There is one pretty positive part of these: if you pay taxes each year due to your income, a big portion of the cost of these solar systems can be removed from the taxes you owe. In these cases, the costs are cut down significantly from the tax credits, making it an awesome investment. This also causes them to pay themselves off faster. Sadly, a lot of people are getting money back from the government already and are not paying in to extra taxes, so these tax credits are meaningless.

Selling back power. If you are in an area where you can sell back power you generate that you do not use, that can help recoup the cost of your solar powered system much sooner. This means that if you use very little power or go on vacation, you can come back to a check or a credit on your bill. So far I have found the number of electric companies that allow this to be pretty lacking, though. Luckily, most (if not all) power companies will allow you to roll back your meter, so long as it does not put you at a credit (or at least they will not give you a negative balance). If you use 20 KW, for example, and then generate an extra 20 KW, you will pay nothing for that electricity. You do, however, pay for the fees that were associated with it; you simply do not pay the actual electric cost. If you used 50 KW and generated 30 extra, you would just pay for that 20 (along with the fees associated, and the base cost). It is an awesome deal!
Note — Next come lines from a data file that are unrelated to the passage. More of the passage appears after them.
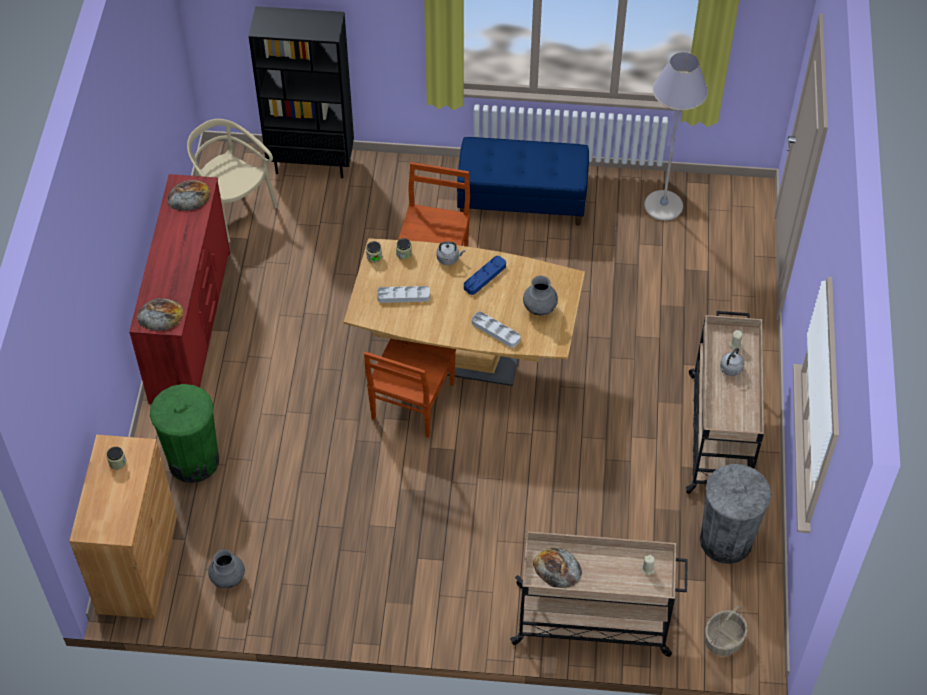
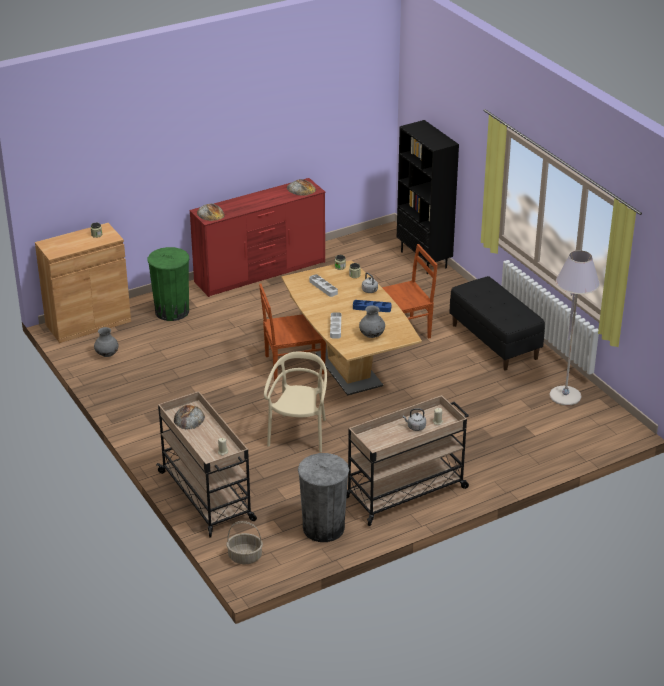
camera: 55 degrees right, 20 degrees down
(233, 208) = (358, 250): beige chair -> beige chair (299, 434)
(522, 201) = (495, 342): blue bench -> black bench

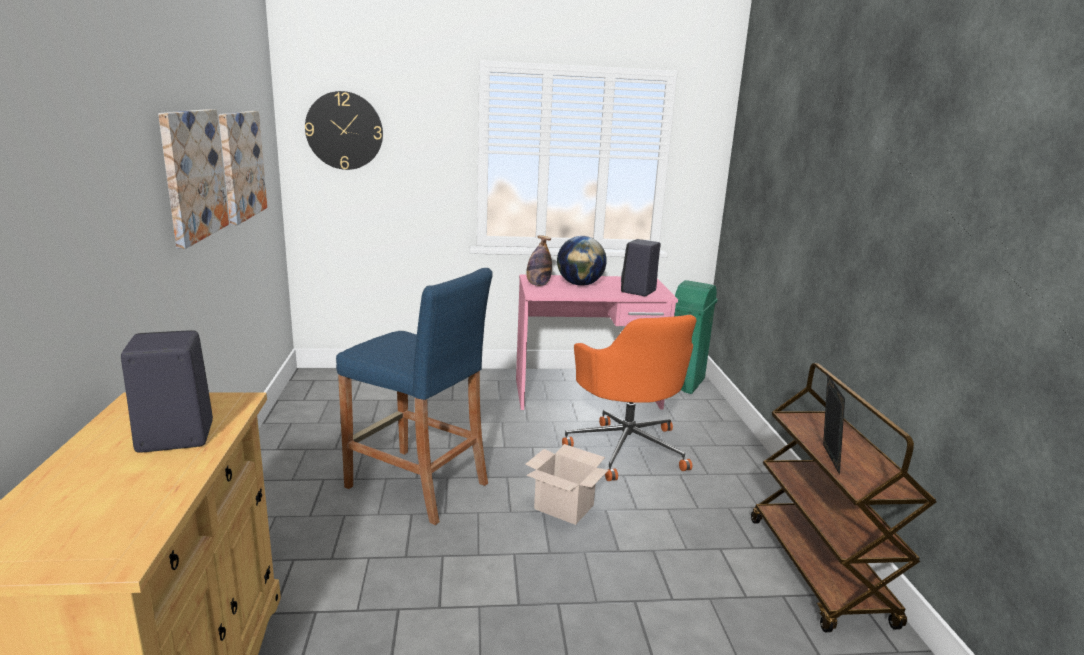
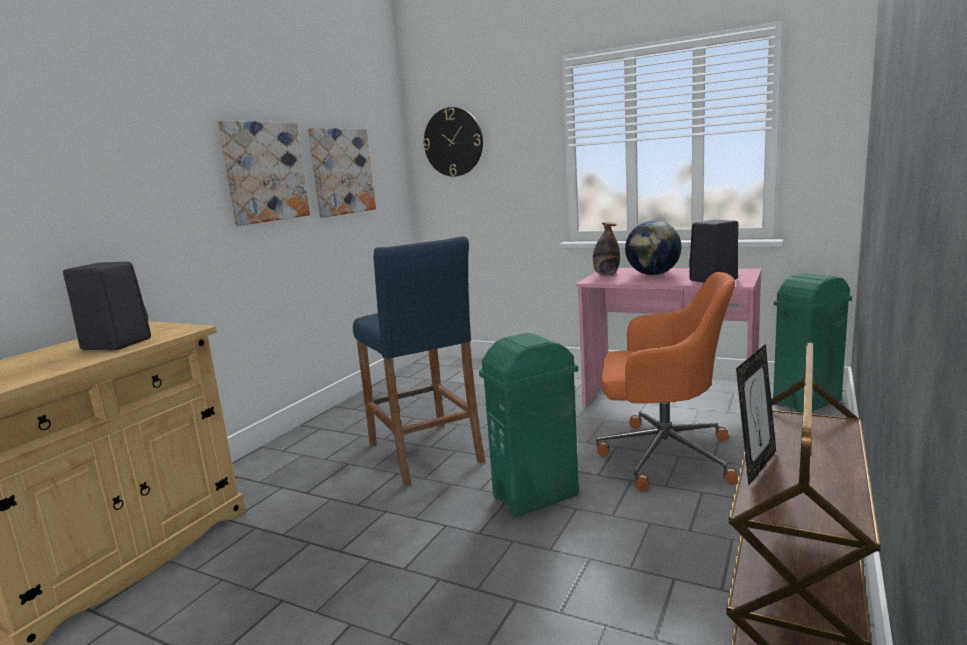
camera: 35 degrees right, 5 degrees down
(565, 507) = (537, 497): cardboard box -> green trash can
(627, 448) = (662, 455): orange office chair -> orange office chair turned 90 degrees counterclockwise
On grid or off it? This is a hard thing. I have spent a lot of time researching this, and it costs a lot more to stay off the grid than to go on it. The difference here is that on the grid, if you are not generating enough electricity to handle your home you will just draw from the power company. Off grid, you are not able to draw from the electric company since you are not connected to them. At the same time, being on the grid can also help when it is too cloudy to get power. While you do have a battery that stores some extra power that is generated, that is not enough to handle you for extended periods of time. Not to mention that battery is expensive and has to be replaced every few years at a great cost. Which method you choose to go is completely up to you, although I would argue that in most cases staying on the grid is the best choice since it ensures you always have power when you need it (unless the power is out for everyone, in which case you likely would not have any regardless).

How much power do you generate? Based on what I have been told from others, you generally shoot for around 25% of your daily usage. If you are using 30 KW a day, you want to try and generate around 7.5 KW with the system. I think there is a lot more to it, but that is a small break down of it. One thing I do know is that you can expect to generate electricity from the system for around 8 hours a day or so, but as few as 6 depending on the location.

Conclusion

I think the concept behind being able to generate our own electricity is awesome. I am not against using an electric company, so I would be doing it through an on grid system. I just like the idea of being able to cut down on bills and help by utilizing green energy. Of course there are some pretty great costs associated with the systems and installation right now, but I think as time goes on those costs should go down and they will become more affordable. I am hopeful that at some point they are cheap enough that more people can jump on board, without having the 12 to 15 year return on investment. The cheaper they get, the more value there is in the systems and the easier the choice is to make!